» Exercise directions:
Your task is to reproduce, exactly and only, the lines running from the line containing "20 Mar. 2015." to the end of the data below, both included.

[Dataset entries]
◇ ◇ ◇ ◇ ◇ ◇ ◇
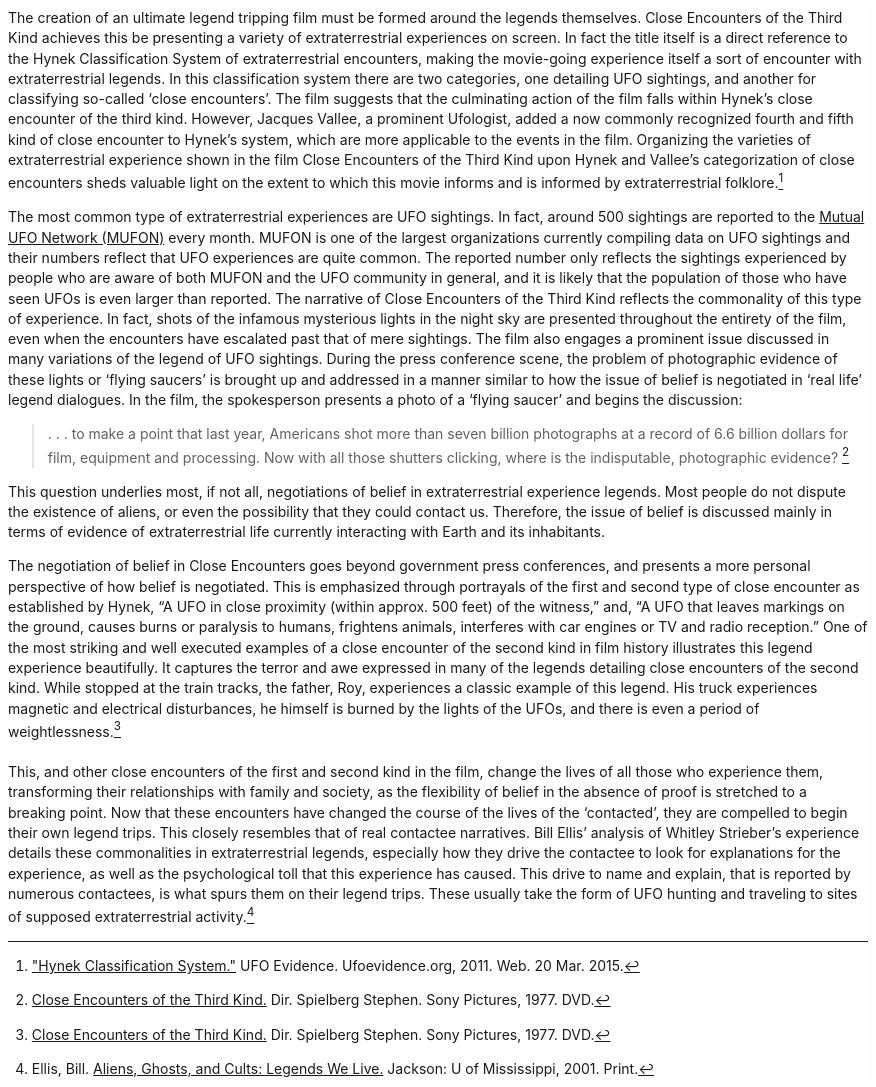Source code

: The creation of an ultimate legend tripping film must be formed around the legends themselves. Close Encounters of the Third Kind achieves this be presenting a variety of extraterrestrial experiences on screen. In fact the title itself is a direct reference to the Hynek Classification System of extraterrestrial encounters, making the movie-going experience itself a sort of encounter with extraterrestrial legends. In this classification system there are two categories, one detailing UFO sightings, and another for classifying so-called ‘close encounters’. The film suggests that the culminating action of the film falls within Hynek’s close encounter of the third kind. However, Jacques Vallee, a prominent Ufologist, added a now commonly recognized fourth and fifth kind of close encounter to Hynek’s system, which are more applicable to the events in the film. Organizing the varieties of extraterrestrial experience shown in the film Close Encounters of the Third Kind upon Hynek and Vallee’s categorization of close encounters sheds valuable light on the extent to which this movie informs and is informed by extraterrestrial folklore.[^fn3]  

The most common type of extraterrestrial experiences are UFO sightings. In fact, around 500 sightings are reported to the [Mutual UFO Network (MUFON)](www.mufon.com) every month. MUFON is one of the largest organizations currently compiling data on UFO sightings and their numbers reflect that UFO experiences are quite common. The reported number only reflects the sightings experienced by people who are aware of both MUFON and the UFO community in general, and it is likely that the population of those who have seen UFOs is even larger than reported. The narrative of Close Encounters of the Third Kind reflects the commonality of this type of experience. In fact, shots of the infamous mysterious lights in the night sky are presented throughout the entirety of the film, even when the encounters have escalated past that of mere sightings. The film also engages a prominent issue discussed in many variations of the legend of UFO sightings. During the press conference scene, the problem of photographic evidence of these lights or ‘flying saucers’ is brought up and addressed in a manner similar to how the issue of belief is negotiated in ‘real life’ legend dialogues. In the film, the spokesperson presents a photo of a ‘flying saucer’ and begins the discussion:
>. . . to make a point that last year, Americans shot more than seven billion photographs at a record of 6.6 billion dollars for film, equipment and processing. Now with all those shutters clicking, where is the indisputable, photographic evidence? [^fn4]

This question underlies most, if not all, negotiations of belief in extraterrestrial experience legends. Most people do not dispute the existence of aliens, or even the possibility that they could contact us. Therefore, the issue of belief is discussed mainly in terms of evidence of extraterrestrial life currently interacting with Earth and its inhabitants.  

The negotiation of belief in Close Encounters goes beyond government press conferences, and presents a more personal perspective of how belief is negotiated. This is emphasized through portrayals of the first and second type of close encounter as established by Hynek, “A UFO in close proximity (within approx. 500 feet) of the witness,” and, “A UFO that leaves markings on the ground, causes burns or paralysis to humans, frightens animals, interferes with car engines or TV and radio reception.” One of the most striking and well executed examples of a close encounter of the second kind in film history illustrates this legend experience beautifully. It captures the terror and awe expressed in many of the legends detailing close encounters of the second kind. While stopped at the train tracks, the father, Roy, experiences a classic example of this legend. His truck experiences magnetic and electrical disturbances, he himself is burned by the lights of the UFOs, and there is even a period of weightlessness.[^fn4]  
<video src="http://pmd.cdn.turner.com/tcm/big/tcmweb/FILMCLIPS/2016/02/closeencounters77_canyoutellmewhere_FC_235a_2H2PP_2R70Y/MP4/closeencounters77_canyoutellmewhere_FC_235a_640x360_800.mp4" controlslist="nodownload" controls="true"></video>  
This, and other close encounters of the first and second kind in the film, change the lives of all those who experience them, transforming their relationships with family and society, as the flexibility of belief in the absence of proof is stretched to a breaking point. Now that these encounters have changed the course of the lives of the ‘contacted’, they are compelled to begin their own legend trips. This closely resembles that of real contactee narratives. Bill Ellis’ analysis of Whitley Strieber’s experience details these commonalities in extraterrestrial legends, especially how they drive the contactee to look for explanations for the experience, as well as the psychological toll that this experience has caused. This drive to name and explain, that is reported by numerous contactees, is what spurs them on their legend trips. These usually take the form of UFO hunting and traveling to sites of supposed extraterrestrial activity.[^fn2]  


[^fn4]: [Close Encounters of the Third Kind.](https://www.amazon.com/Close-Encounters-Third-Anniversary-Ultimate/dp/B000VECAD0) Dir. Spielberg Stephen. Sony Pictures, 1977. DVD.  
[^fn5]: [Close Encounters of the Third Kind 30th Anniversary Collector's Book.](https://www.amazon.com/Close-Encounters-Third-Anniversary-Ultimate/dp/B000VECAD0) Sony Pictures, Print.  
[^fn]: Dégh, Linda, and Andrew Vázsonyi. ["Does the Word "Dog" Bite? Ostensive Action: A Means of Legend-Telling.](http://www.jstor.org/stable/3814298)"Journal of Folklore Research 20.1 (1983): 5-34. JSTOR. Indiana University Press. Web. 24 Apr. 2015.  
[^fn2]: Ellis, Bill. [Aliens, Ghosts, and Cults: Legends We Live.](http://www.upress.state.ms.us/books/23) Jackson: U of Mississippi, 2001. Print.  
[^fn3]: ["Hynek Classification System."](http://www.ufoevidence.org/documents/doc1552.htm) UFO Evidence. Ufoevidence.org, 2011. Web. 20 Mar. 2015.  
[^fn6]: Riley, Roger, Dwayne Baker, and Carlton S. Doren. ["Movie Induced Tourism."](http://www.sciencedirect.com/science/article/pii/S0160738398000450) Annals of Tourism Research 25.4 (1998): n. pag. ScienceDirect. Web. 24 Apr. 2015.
◇ ◇ ◇ ◇ ◇ ◇ ◇
» Task response:
[^fn3]: ["Hynek Classification System."](http://www.ufoevidence.org/documents/doc1552.htm) UFO Evidence. Ufoevidence.org, 2011. Web. 20 Mar. 2015.  
[^fn6]: Riley, Roger, Dwayne Baker, and Carlton S. Doren. ["Movie Induced Tourism."](http://www.sciencedirect.com/science/article/pii/S0160738398000450) Annals of Tourism Research 25.4 (1998): n. pag. ScienceDirect. Web. 24 Apr. 2015.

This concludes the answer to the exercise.